**WORK ORDER**
Give a single number in reply. It is the count of lines below that contain the string "bounding".

== EXTRACTED ENTRIES

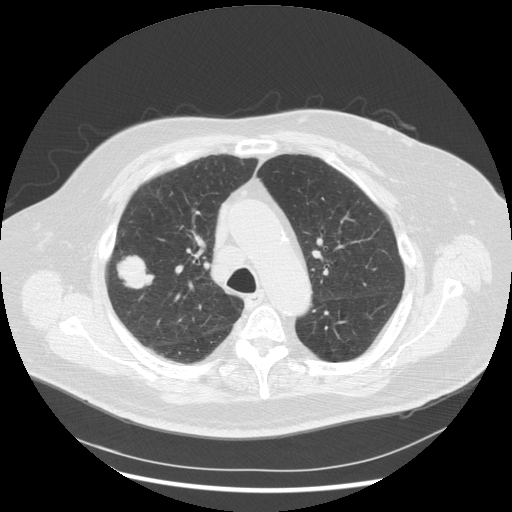
Low-dose screening chest CT, one axial slice. Position 197 of 263 along the scan axis. Reconstruction kernel STANDARD. 120 kVp. Lung window (W 1500 / L -600 HU). 2.5 mm slice thickness. 512 × 512 image matrix, field of view 400 × 400 mm.
Structures marked on this image (manually delineated by an expert):
- lesion 1 (tumor, upper lobe of right lung): bounding box [x1, y1, x2, y2] px = [117, 256, 154, 289]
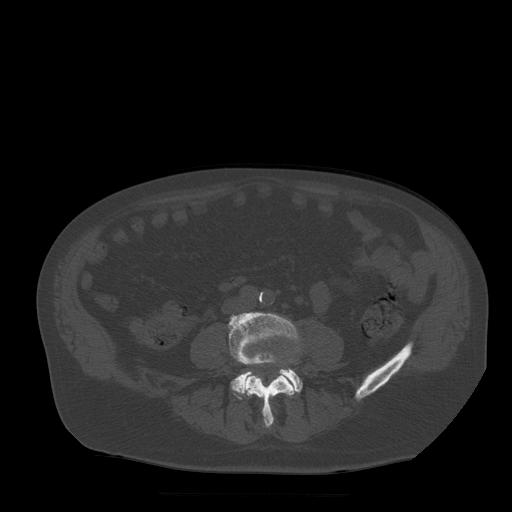
CT including the spine, one axial slice. Position 106 of 522 along the scan axis. Bone window (W 1800 / L 400 HU). 1.25 mm slice thickness. 512 × 512 image matrix. Patient age 72 years. From the clinical record (not read from this slice): primary cancer: prostate.
Structures marked on this image (semi-automatically segmented with operator editing):
- L4 vertebra: box from (x=229, y=313) to (x=301, y=428) px
- L5 vertebra: (x=232, y=364)–(x=303, y=400)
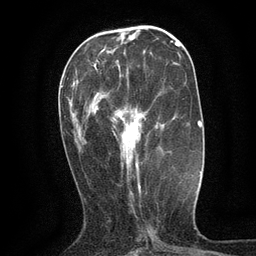
Breast MRI (dynamic contrast-enhanced), one axial slice. Slice 45 of 134 in the series (ordered by position). Cropped to one breast. Dynamic contrast-enhanced series, time point 2 of 6 at this slice position (early post-contrast). 3 T. TE 2.7 ms, TR 5.5 ms. 256 × 256 image matrix, field of view 160 × 160 mm. Female patient.
Structures marked on this image (semi-automatic segmentation, software-assisted and operator-edited):
- enhancing-tissue mask used for the functional tumour volume (all voxels passing the contrast-enhancement thresholds inside the analysis volume; usually the tumour): bounding box [x1, y1, x2, y2] px = [94, 66, 139, 174]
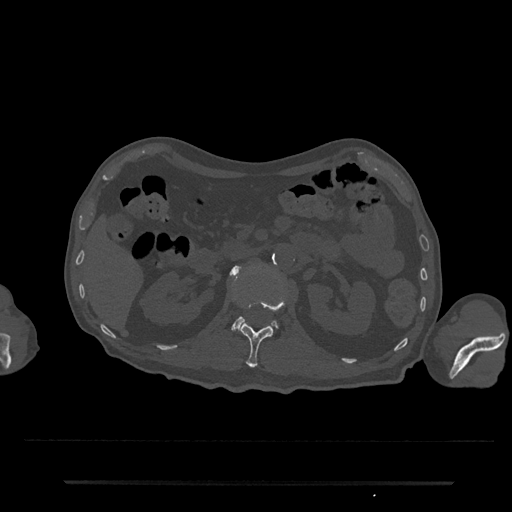
CT including the spine, one axial slice; slice 106 of 797 in the series (ordered by position); reconstruction kernel Br40s/3; 120 kVp; bone window (W 1800 / L 400 HU); 0.5 mm slice thickness; 512 × 512 image matrix, field of view 427 × 427 mm. Male patient, age 74 years. From the clinical record (not read from this slice): primary cancer: prostate.
Outlined on this slice (semi-automatically segmented with operator editing):
- L1 vertebra: bounding box <232,293,286,368> (left, top, right, bottom; pixels)
- L2 vertebra: <231,266,277,331>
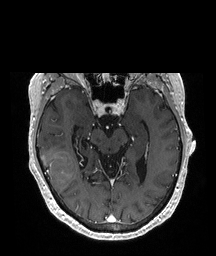
Brain MRI from a brain-tumour surgery series, one axial slice; T1-weighted post-contrast; 216 × 256 image matrix, field of view 216 × 256 mm. Case-level facts recorded for this patient, not image findings: histopathology: Glioblastoma; WHO grade: 4; IDH mutation: no; tumour location: Right Temporal.
Annotated regions visible in this slice (manually delineated by an expert):
- tumour: bounding box [x1, y1, x2, y2] px = [41, 151, 76, 194]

====

**ANSWER**
4